Biendl, 34, was pronounced dead at the Washington State Reformatory Unit in the prison complex at 10:49 p.m. The slaying is the first of a corrections staff member at Monroe and the first of an officer in a state prison since 1979.

Officials of the Department of Corrections (DOC) and Monroe police identified the suspect as Byron Scherf, 52, a “three-strikes,” 200-pound repeat rapist serving life without the possibility of parole.

Scherf entered the state prison system in 1997 as a high-security inmate, but he qualified for medium security in 2009 because of good behavior, said Scott Frakes, Monroe prison superintendent.

The first indication something was wrong Saturday came around 9:15 p.m., during a prisoner head count in the reformatory unit. The count found one prisoner missing, and Scherf was located minutes later in the chapel lobby. He told officers he had planned to escape but changed his mind, according to DOC.

An hour later, during a shift change, other officers discovered Biendl hadn’t turned in her keys and radio and went to her post in the chapel, DOC said.

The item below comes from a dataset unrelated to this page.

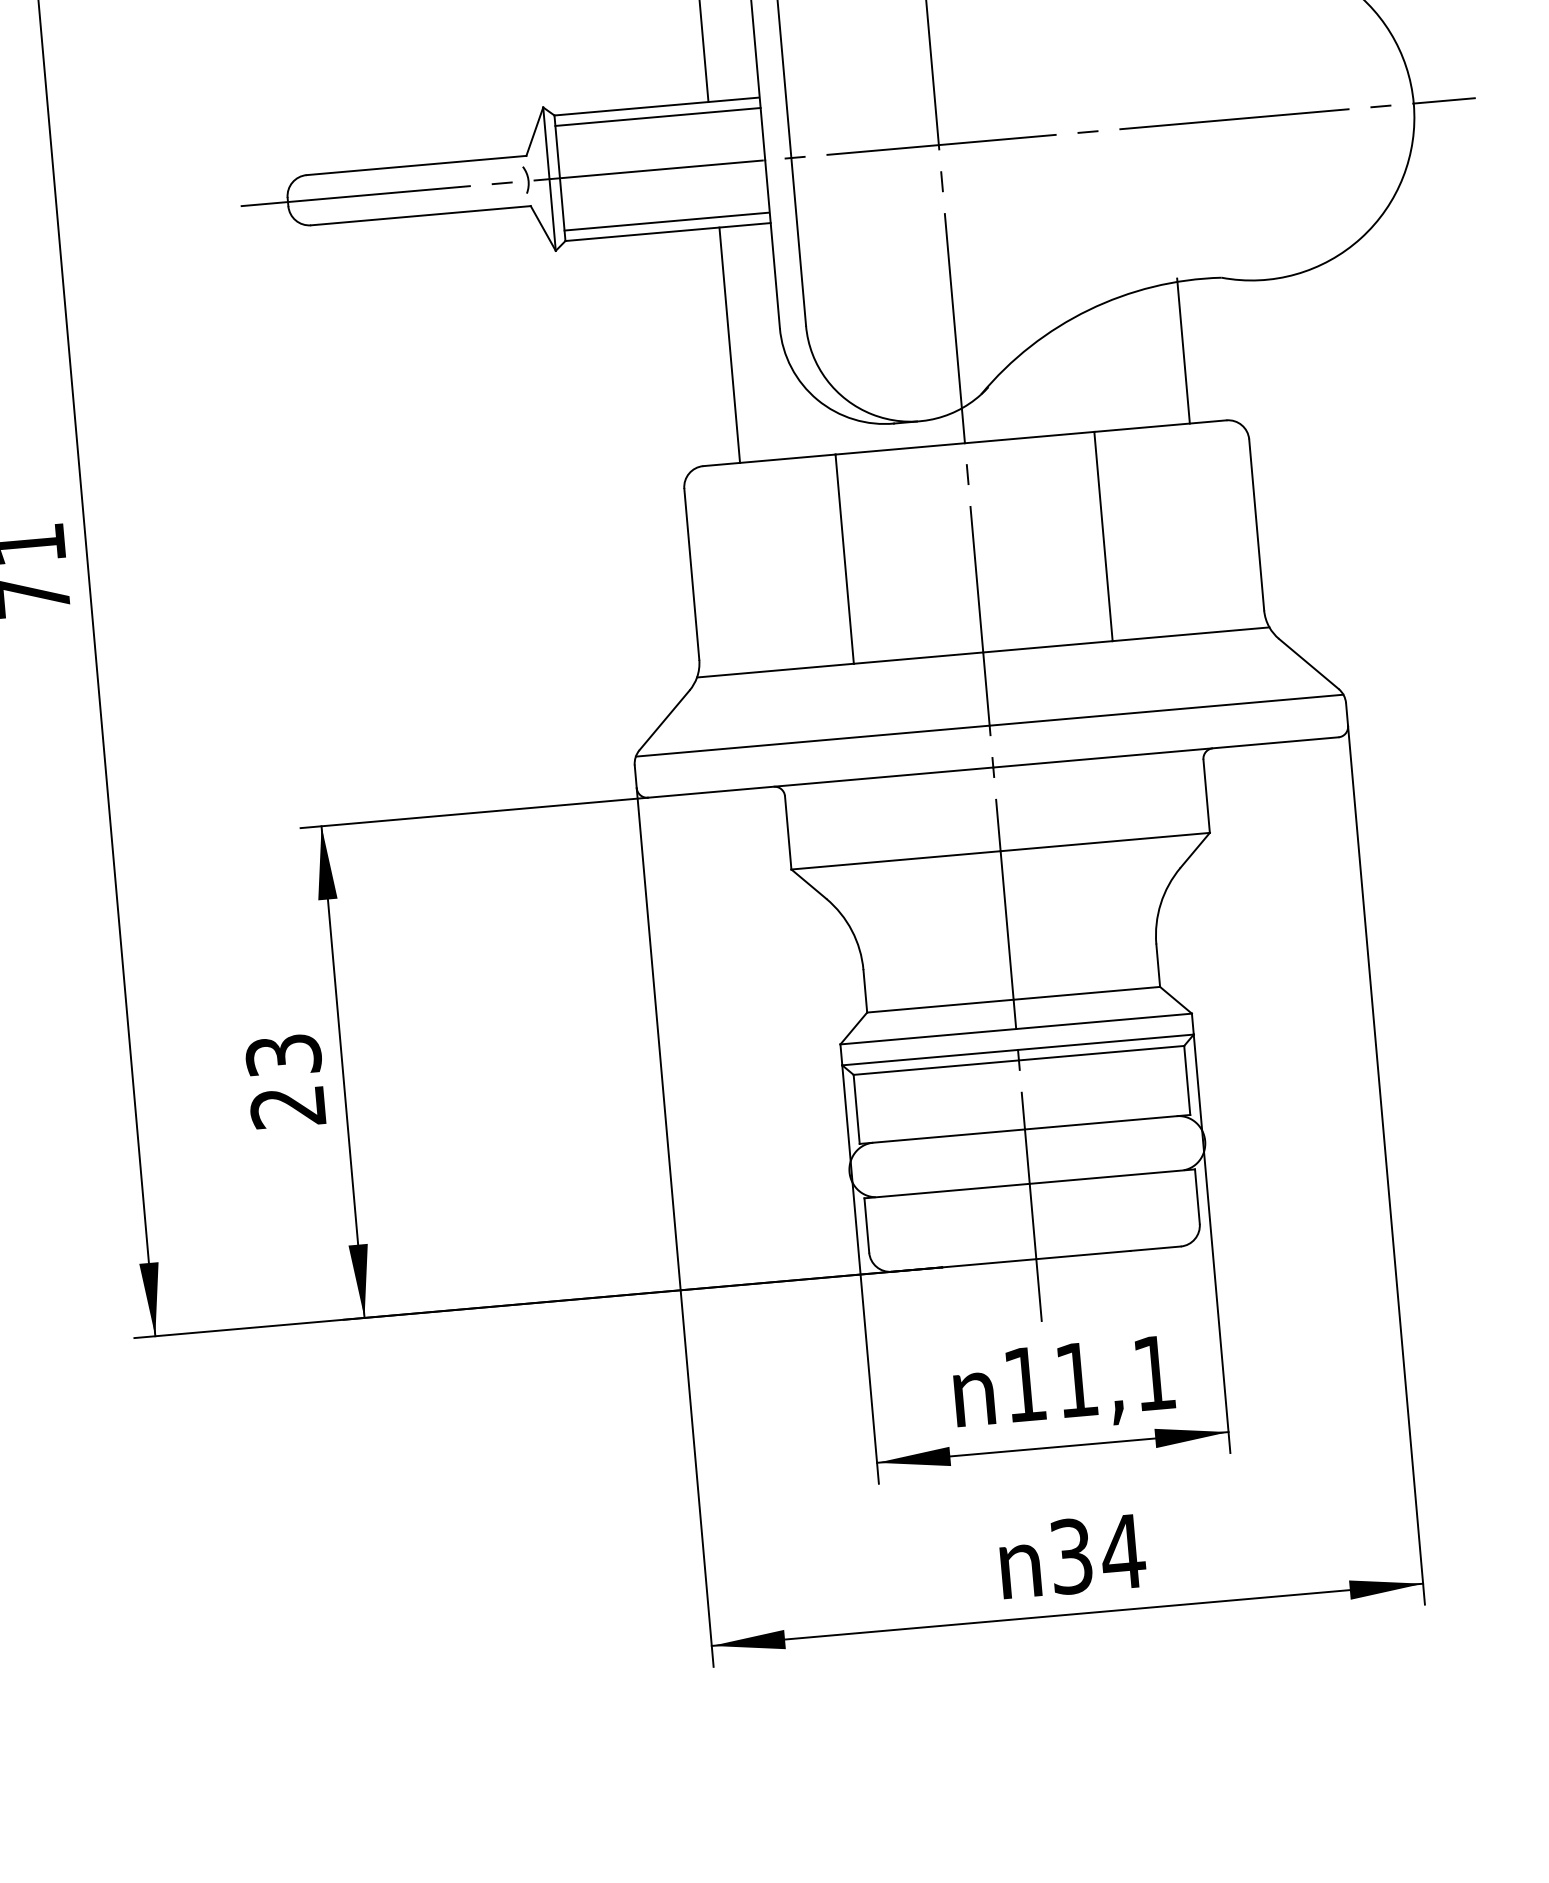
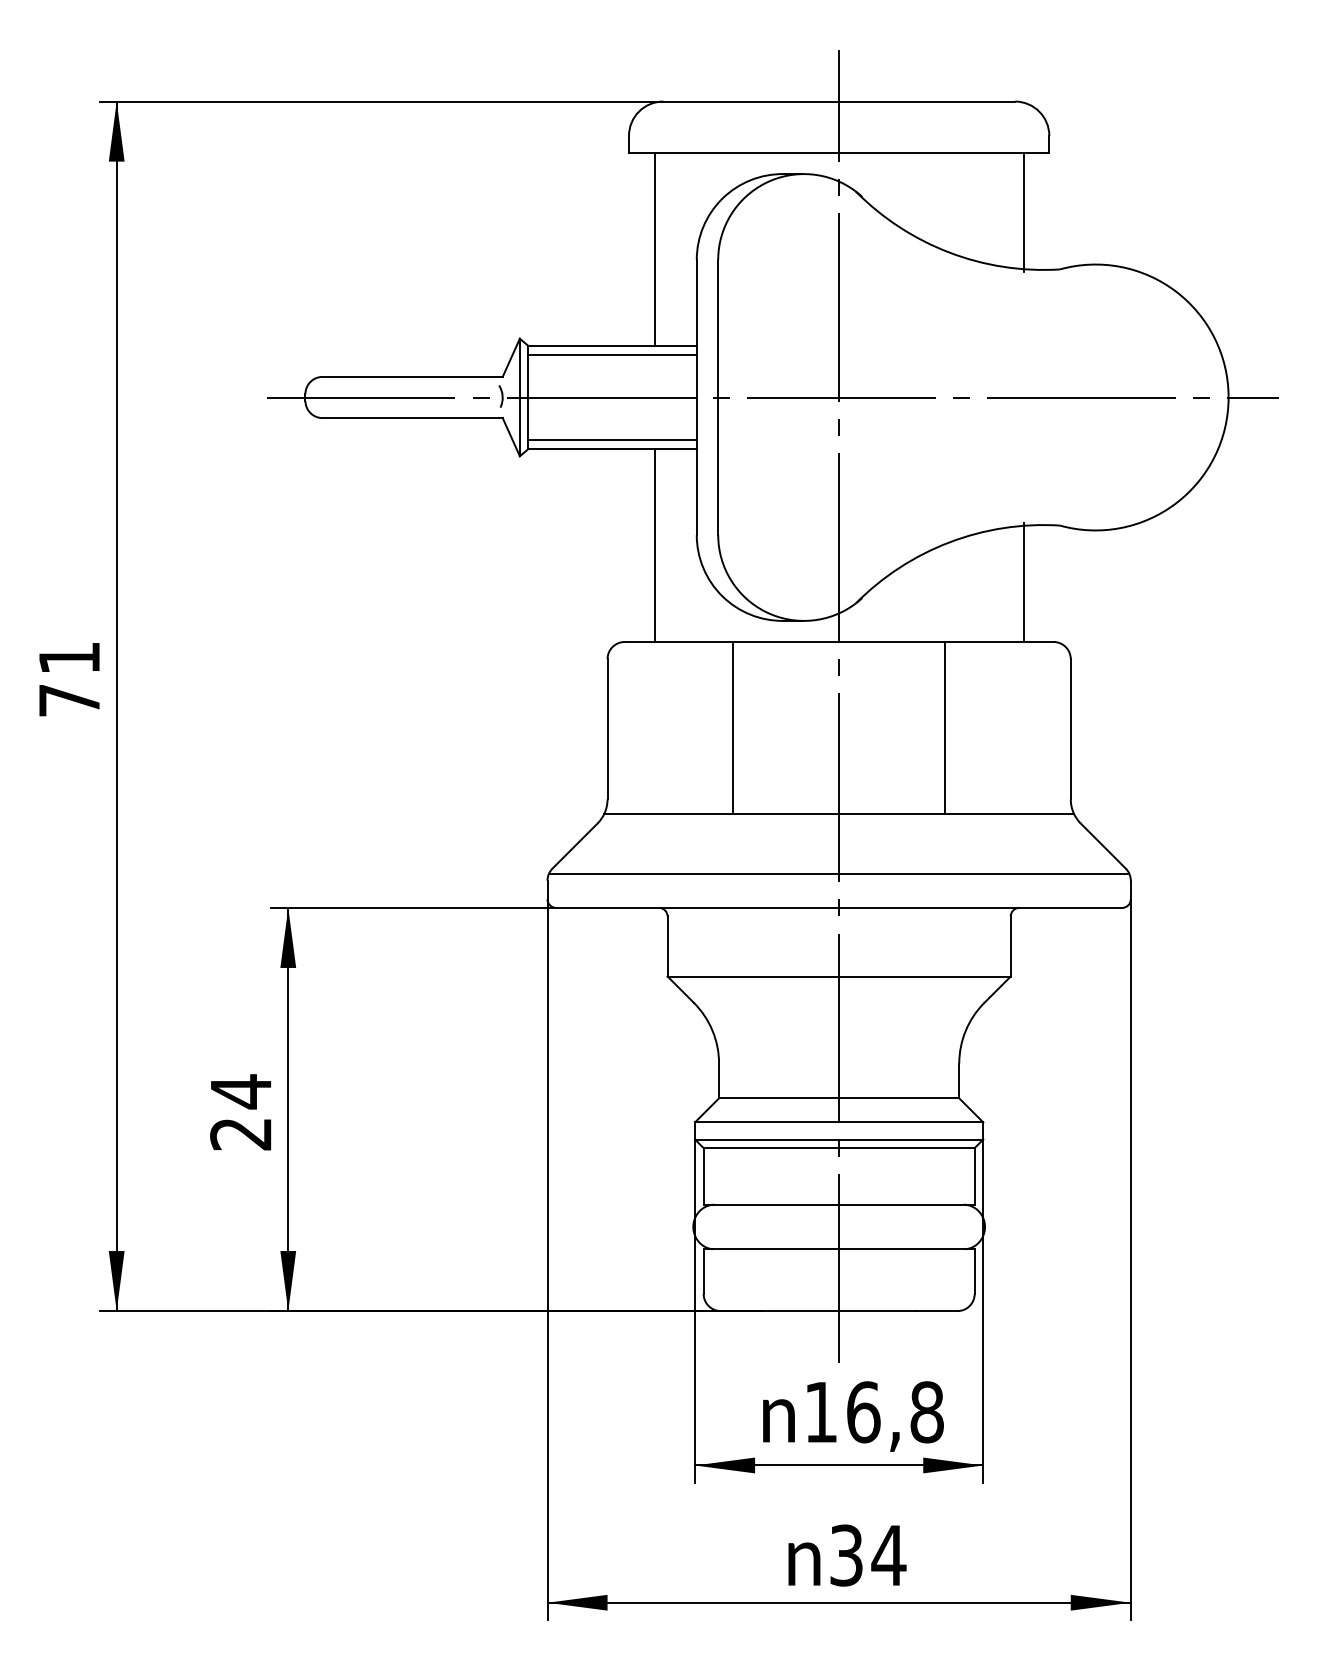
text: (284, 1055) -> (241, 1091), 23 -> 24
text: (1115, 1376) -> (895, 1412), 11,1 -> 16,8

Staff found her unresponsive, performed CPR and called 911. DOC routinely conducts internal reviews of high-profile incidents, but DOC Secretary Eldon Vail said he is considering requesting an external agency review the case.

“Everybody’s stunned, and we’re probably going to be in that place for a while,” Vail said.

 Biendl, of Granite Falls, had been with the department since 2002 and was named Officer of the Year in 2008 at the Monroe facility.

“She was active, loved horses and just was beloved by her co-workers at the facility,” Thompson said. “Obviously being officer of the year, this was her career. She took her job really seriously, and she did it really well.”